Cringes Are Inferiority Complexes
Before I get too far into this critically important essay, there needs to be some etymological information presented. First, the term, Churchillian, is an adjective that adds to the meaning of the noun cringe. Churchillian identifies the type of cringe. This takes us to the term...cringe. Cringe is a word used to describe the way some people feel in relationship to a superior group...a feeling of inadequacy. The term is often used in the United Kingdom to describe how some Scots feel in relation to the English. The feeling of either inferiority to the superior English, or the marginalization they feel in reference to those south of Hadrian's Wall.
For example of the Scottish cringe, some Scots feel intimidated by England and Westminster in that since joining with England in 1707 they have not had a parliament for nearly three centuries. Westminster told the Scots that they were better equipped to govern Scotland than Scotland could. It was not until July 1, 1999 that Scotland finally got a parliament after waiting nearly three hundred years. Feeling of inadequacy to govern oneself created part of the Scottish cringe.
I have attempted to determine the person to first coin the term, Scottish cringe. I had studied there 45-years ago and never heard it then. Apparently, it came into play around 2005. However, I know the source and date when the term Churchillian cringe. I created the term on September 11, 2013 while doing some research on William Wallace. September 11 happened to be the day in 1297 that Wallace beat the English at the Battle of Stirling Bridge. Strange how things seem a coincidence.
I greatly admire Churchill for his determination and leadership during WWII. He led his nation through some of the most difficult time for Great Britain. Churchill also paid Scotland a great compliment when he wrote that the Scots "of all small nations of this earth perhaps only the ancient Greeks surpass the Scots in their contribution to mankind."
However, Churchill suffered from a British sense of delusion of grandeur.

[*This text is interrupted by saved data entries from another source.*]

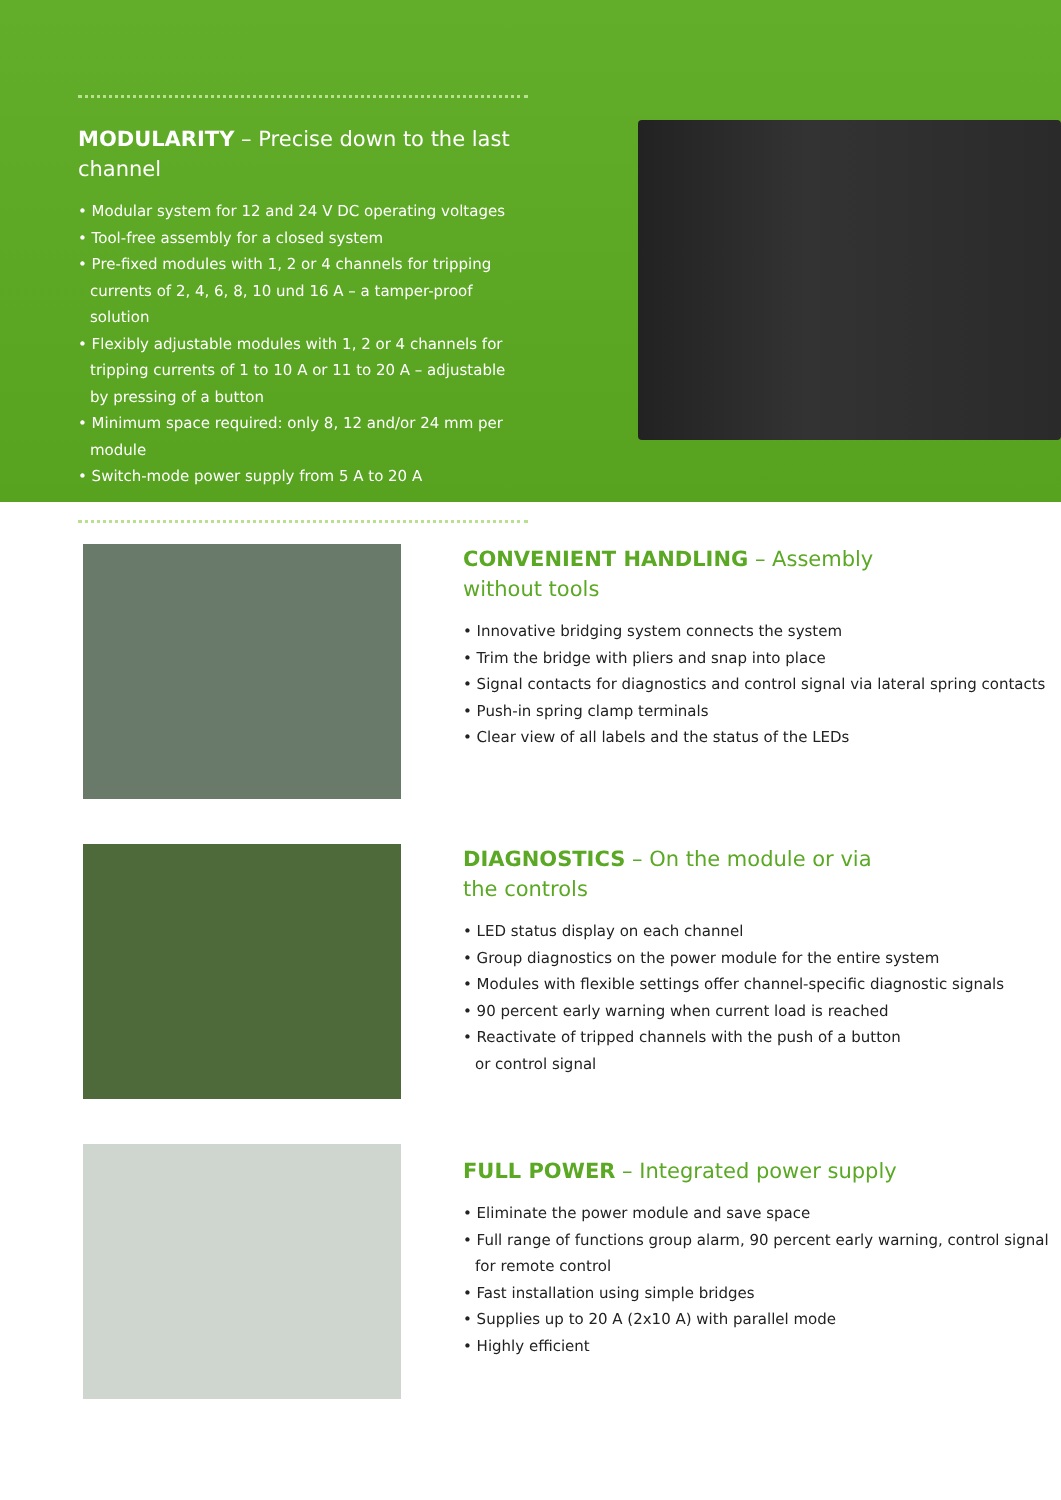MODULARITY – Precise down to the last channel
• Modular system for 12 and 24 V DC operating voltages
• Tool-free assembly for a closed system
• Pre-fixed modules with 1, 2 or 4 channels for tripping currents of 2, 4, 6, 8, 10 und 16 A – a tamper-proof solution
• Flexibly adjustable modules with 1, 2 or 4 channels for tripping currents of 1 to 10 A or 11 to 20 A – adjustable by pressing of a button
• Minimum space required: only 8, 12 and/or 24 mm per module
• Switch-mode power supply from 5 A to 20 A
CONVENIENT HANDLING – Assembly
without tools
• Innovative bridging system connects the system
• Trim the bridge with pliers and snap into place
• Signal contacts for diagnostics and control signal via lateral spring contacts
• Push-in spring clamp terminals
• Clear view of all labels and the status of the LEDs
DIAGNOSTICS – On the module or via
the controls
• LED status display on each channel
• Group diagnostics on the power module for the entire system
• Modules with flexible settings offer channel-specific diagnostic signals
• 90 percent early warning when current load is reached
• Reactivate of tripped channels with the push of a button
or control signal
FULL POWER – Integrated power supply
• Eliminate the power module and save space
• Full range of functions group alarm, 90 percent early warning, control signal for remote control
• Fast installation using simple bridges
• Supplies up to 20 A (2x10 A) with parallel mode
• Highly efficient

Churchill, while an excellent British historian, had difficulty in addressing and dealing with the reality that what Britain once was is not anymore. By the end of WWII, it was apparent to a vast majority of the British population that the days of their glorious empire were gone. However, their leader and historian could not face that reality. Great Britain had been "the Empire on which the sun never sets." However, that was back in 1922. Great Britain controlled over 450 million people, which represented one fifth of world's population and a quarter of the world's landmass. This is a map of the empire a century ago.

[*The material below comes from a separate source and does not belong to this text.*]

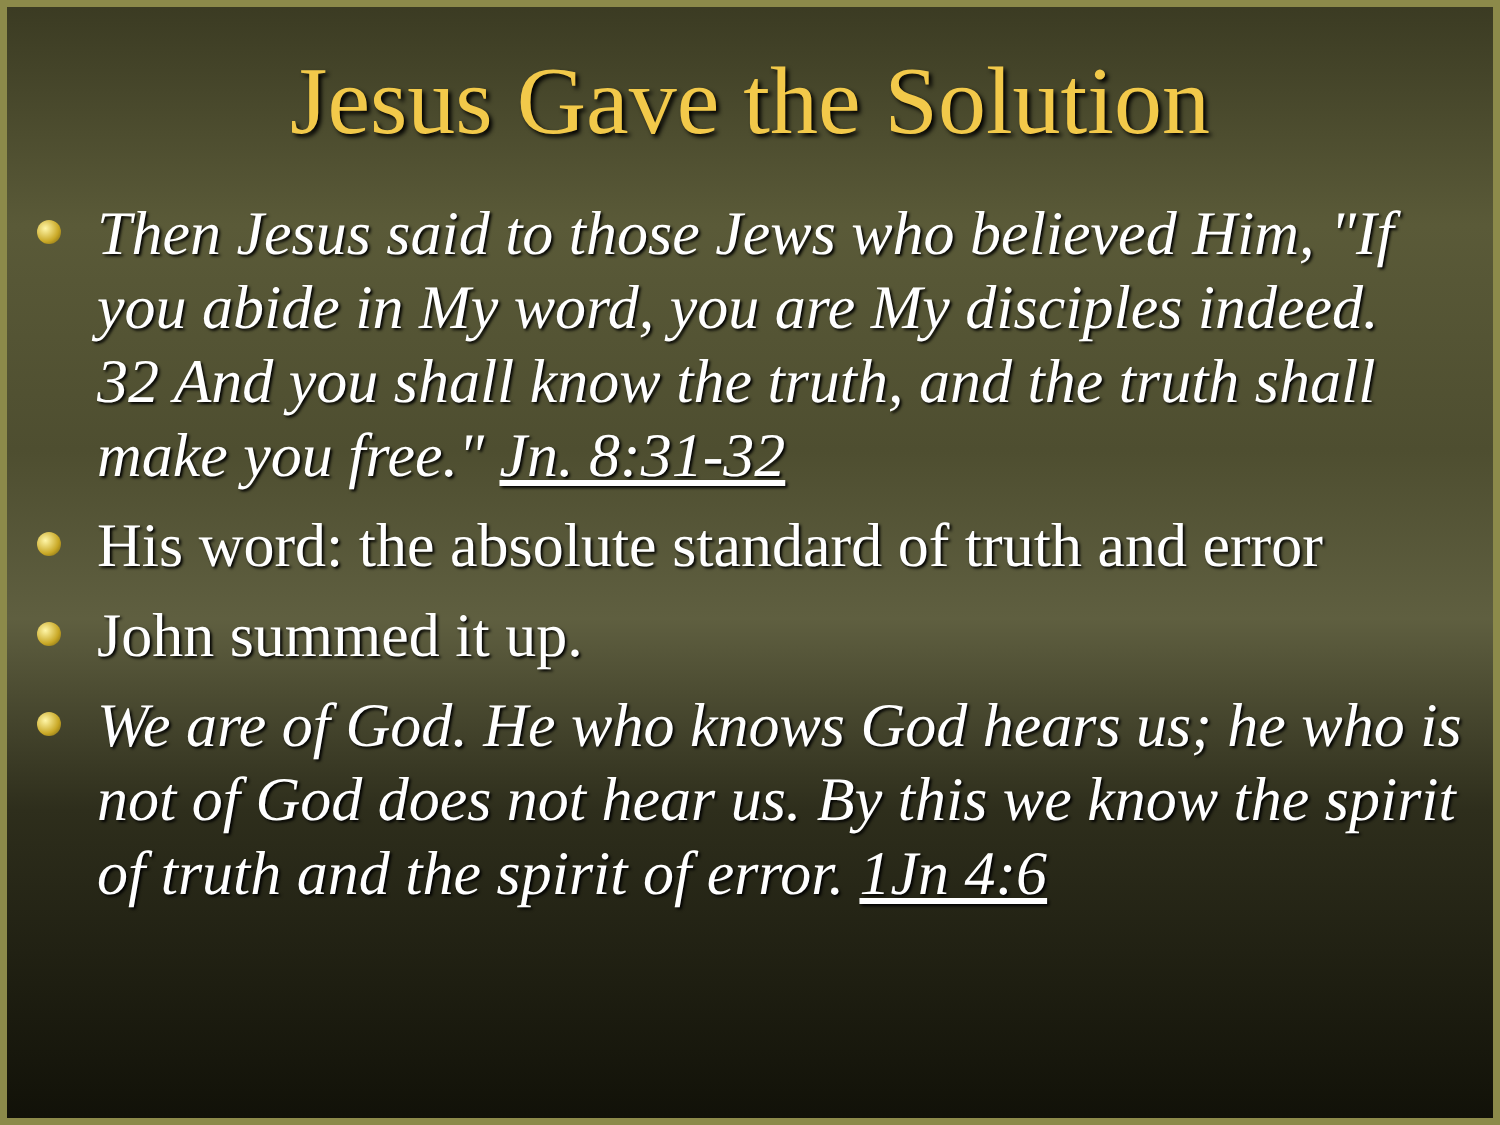Jesus Gave the Solution
Then Jesus said to those Jews who believed Him, "If you abide in My word, you are My disciples indeed. 32 And you shall know the truth, and the truth shall make you free." Jn. 8:31-32
His word: the absolute standard of truth and error
John summed it up.
We are of God. He who knows God hears us; he who is not of God does not hear us. By this we know the spirit of truth and the spirit of error. 1Jn 4:6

However, in less than a century, the British Empire had dwindled down to a precious few places in the world. Gone were the days of Queen Victoria and the vast global empire where the sun never sets on the British Empire.
Nevertheless, Churchill lost his reelection bid after leading his people during WWII. There were many reasons for Labour's landslide. One major reason was that the Brits understood that the days of the empire were a thing of the past...the distant pass. Churchill knew that but I think that he thought if he just doggedly fought own against the tidal wave of history that he could lead them back to the good old days of empire and glory.
It was the global reverse of roles. Churchill the feeling inside of Great Britain ruling the waves...he loved it so much that he did not want to feel like a supporting actor on the global stage of life...behind the US and the USSR. Look at who is in charge in 1943.
Churchill was stage right at Teheran in 1943. In 1945 at Yalta, he was stage left. In 4-months, the British would vote the Conservatives out and Labour in. Churchill was off stage...completely.
Without the US, Great Britain would have lost the war, but while he needed America, it meant that Britain was being replaced on the world stage. Hence, he suffered from Churchillian cringe. Now, the Churchillian cringe is much like the flu; it is very contagious. Many English suffer from this cringe...an inferiority to others. They, like Churchill, loved being the dominant dog on the top of the hill. They would not like being the middle of the pack.
This is why the Better Together makes emotional sense to some English. They need the Scots to make them feel like the good old day of yore. They are so concerned about their national inferiority complex, they are willing to discuss with Scots some means of staying together.
Interestingly, Churchill said of Scotland, "Of all the small nations on earth, perhaps only the ancient Greeks surpass the Scots in their contribution to mankind." That seems to me high praise coming from an Englishman about Scotland and its people. However, the Scots cannot become independent while the English attempt to go back to the days of the empire.